For each pilot, the EPA utilizes the expertise of partner "verification organizations" to design efficient procedures
for performance tests of the technologies. The EPA selects its partners from both public and private sectors,
including federal laboratories, states, and private sector entities. Verification organizations oversee and report
activities based on testing and quality assurance protocols developed with input from all major stakeholder and
customer groups associated with the technology area. The U.S. Department of Energy's (DOE's) Sandia National
Laboratories in Albuquerque, New Mexico, served as the verification organization for the demonstration described
in this report.
The performance verification reported here is based on data collected during a demonstration of technologies for the
characterization and monitoring of chlorinated volatile organic compounds (VOCs) in groundwater.
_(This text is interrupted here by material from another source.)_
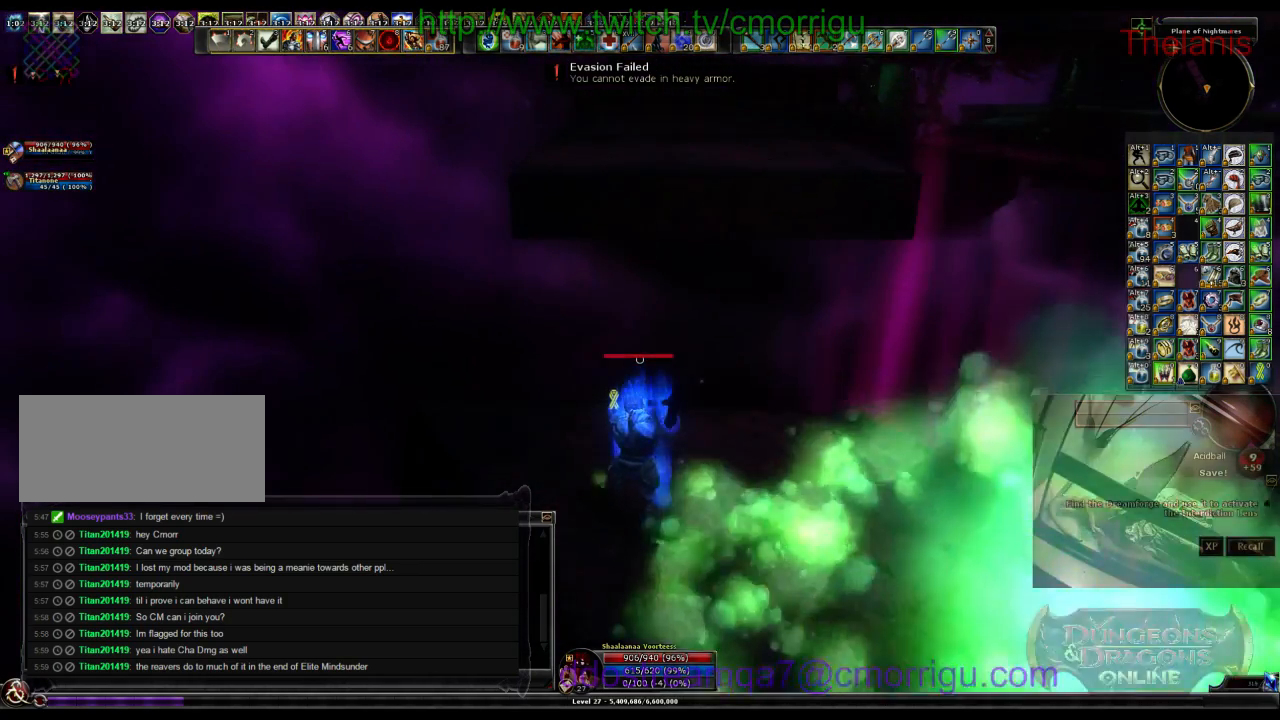
{"keys": ["space", "w"], "events": [[100, "d", "down"], [233, "d", "up"], [267, "w", "down"], [500, "space", "down"]]}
Rapid,
reliable, and cost-effective field screening and analysis technologies are needed to assist in the complex task of
characterizing and monitoring hazardous and chemical waste sites. Environmental regulators and site managers are
often reluctant to use new technologies that have not been validated in an objective EPA-sanctioned testing program
or other similar process. Until the field performance of a technology can be verified through objective evaluations,
users will remain skeptical of innovative technologies, despite the promise of better, less expensive, and faster
environmental analyses. This demonstration was administered by the Site Characterization and Monitoring
Technology Pilot Program, which is also known as the Consortium for Site Characterization Technology. The
mission of the Consortium is to identify, demonstrate, and verify the performance of innovative site characterization
and monitoring technologies. The Consortium also disseminates information about technology performance to
developers, environmental remediation site managers, consulting engineers, and regulators.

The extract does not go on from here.